■ **Problem details**: Scan the entries for the word "Recibir" and return every line that has it.

■ **Supplied information**:
--- START ---
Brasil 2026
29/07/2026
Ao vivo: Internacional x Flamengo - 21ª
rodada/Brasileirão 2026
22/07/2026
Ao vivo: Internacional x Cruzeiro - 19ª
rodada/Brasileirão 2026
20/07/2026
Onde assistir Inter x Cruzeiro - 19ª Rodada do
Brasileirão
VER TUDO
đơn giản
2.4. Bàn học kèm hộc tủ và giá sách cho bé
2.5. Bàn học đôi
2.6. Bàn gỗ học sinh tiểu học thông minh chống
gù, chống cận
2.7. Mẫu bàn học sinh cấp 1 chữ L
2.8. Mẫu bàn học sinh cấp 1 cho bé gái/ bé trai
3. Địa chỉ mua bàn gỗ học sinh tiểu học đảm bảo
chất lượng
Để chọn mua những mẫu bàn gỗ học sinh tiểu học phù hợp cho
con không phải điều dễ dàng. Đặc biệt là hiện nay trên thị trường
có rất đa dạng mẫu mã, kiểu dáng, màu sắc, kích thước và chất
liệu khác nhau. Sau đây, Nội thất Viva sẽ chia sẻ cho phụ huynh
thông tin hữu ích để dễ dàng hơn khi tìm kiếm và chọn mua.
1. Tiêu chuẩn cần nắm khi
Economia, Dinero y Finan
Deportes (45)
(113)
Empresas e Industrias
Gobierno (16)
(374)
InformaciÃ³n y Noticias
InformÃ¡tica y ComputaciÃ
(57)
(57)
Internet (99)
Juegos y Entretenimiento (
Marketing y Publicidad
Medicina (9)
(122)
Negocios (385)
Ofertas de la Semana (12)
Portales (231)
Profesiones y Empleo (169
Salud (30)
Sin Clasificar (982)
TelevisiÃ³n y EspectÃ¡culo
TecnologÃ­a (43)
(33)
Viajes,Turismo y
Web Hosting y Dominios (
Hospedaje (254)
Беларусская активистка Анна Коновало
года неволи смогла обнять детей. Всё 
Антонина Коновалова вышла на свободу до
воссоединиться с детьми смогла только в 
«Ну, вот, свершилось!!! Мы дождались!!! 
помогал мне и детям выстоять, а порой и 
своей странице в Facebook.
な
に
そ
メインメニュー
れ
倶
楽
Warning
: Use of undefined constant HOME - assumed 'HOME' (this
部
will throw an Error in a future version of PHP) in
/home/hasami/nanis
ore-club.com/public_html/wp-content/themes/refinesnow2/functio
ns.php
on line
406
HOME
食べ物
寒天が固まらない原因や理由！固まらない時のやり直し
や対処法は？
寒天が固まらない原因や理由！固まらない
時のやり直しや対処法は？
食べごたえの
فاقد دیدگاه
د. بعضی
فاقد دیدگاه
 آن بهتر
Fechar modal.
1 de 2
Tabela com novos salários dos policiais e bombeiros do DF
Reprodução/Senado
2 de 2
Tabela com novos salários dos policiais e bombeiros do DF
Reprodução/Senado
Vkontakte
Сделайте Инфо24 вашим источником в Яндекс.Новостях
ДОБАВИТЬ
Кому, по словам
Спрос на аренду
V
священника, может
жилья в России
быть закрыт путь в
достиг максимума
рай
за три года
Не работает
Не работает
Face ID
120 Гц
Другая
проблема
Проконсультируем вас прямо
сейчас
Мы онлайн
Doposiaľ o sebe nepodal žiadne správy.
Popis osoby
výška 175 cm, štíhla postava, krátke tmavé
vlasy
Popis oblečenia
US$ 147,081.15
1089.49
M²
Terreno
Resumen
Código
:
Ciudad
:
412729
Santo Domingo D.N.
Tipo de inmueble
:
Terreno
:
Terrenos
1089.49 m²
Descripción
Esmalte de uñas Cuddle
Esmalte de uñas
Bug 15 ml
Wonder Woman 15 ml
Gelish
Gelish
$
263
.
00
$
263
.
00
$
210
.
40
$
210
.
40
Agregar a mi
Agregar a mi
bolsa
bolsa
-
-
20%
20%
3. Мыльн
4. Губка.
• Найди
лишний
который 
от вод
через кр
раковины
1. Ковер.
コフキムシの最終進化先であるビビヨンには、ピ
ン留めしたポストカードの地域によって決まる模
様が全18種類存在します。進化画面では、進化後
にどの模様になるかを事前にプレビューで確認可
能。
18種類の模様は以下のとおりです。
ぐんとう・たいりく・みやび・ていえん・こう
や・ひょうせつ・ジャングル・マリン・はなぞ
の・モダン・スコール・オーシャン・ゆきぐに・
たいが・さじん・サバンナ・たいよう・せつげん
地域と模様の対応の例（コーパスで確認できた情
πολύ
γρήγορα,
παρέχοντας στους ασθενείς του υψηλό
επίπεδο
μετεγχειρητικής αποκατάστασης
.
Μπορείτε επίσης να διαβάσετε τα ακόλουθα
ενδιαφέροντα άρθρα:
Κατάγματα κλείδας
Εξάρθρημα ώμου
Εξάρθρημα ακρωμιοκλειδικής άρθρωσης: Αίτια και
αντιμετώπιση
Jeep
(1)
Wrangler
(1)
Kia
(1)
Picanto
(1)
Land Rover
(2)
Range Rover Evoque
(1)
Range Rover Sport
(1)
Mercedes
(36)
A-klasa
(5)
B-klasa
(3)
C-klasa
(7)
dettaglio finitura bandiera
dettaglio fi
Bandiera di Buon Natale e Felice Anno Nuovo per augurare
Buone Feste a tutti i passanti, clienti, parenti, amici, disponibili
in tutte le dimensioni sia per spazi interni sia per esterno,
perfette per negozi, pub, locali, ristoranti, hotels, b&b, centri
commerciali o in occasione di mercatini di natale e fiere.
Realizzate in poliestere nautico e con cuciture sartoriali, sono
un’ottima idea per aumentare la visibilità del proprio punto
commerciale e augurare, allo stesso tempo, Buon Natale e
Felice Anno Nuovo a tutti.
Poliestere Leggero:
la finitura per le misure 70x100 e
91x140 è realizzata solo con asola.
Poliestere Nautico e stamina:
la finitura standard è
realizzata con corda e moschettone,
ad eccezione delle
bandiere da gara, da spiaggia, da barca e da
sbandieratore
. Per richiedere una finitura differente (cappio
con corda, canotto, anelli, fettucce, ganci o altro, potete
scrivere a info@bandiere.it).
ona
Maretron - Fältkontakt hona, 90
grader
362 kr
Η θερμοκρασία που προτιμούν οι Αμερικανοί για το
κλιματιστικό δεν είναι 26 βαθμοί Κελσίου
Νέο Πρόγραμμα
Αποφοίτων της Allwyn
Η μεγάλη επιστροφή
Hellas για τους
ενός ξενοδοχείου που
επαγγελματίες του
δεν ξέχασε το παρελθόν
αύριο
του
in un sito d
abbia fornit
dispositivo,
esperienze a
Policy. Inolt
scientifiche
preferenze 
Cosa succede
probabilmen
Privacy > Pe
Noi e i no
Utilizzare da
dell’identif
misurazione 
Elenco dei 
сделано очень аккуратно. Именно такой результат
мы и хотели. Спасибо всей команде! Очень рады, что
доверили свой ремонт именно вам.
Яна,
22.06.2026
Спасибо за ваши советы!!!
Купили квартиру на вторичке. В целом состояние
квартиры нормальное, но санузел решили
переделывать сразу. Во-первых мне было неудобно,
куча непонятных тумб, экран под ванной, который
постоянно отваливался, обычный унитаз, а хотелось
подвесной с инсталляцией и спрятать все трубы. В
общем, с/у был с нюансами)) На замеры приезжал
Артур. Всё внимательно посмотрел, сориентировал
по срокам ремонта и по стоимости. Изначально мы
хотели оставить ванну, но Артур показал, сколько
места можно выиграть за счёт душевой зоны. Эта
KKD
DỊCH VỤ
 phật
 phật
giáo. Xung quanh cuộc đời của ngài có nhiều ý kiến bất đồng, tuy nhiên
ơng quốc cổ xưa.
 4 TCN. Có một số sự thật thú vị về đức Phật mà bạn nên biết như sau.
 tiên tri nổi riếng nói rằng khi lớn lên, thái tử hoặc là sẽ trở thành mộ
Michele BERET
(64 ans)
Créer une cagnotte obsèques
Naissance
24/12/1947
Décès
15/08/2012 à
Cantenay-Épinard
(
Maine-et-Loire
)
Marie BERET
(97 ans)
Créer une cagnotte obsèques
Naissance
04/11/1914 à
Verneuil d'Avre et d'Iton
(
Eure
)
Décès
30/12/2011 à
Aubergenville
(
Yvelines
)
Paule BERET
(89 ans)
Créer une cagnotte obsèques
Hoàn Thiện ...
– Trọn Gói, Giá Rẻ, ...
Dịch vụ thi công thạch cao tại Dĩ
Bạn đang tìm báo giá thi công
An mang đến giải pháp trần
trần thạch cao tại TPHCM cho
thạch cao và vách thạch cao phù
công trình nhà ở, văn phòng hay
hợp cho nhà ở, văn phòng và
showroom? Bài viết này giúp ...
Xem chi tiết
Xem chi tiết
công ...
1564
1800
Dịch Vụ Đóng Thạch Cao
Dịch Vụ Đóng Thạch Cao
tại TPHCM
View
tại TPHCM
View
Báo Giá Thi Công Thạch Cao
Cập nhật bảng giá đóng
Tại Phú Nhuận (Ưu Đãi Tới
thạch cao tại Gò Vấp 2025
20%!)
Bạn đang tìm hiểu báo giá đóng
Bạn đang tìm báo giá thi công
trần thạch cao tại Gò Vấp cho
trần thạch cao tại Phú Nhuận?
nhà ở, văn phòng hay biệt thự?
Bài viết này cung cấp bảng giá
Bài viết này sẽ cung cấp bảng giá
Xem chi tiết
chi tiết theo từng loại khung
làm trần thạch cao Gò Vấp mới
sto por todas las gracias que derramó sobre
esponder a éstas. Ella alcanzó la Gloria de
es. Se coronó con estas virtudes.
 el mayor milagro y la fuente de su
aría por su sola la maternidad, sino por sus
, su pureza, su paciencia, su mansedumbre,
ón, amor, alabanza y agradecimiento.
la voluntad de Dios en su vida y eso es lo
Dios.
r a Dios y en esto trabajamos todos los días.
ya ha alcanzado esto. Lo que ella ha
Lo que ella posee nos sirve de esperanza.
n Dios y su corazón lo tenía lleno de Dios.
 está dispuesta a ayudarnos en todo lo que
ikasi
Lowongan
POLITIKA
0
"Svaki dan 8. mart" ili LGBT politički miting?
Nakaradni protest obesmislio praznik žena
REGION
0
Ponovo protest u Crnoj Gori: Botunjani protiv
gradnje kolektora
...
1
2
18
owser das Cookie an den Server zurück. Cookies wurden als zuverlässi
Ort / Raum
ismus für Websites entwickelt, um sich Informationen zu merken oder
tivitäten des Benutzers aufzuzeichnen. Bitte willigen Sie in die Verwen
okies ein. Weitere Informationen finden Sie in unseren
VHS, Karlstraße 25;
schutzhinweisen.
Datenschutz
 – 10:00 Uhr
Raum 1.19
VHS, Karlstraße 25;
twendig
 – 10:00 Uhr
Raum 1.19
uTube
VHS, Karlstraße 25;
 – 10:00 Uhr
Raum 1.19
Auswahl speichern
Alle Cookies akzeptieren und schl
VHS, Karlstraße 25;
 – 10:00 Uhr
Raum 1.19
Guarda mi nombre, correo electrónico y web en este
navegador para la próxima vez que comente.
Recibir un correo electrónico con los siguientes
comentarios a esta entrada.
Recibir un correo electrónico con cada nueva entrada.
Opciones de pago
--- END ---
■ **Answer box**:
Recibir un correo electrónico con los siguientes
Recibir un correo electrónico con cada nueva entrada.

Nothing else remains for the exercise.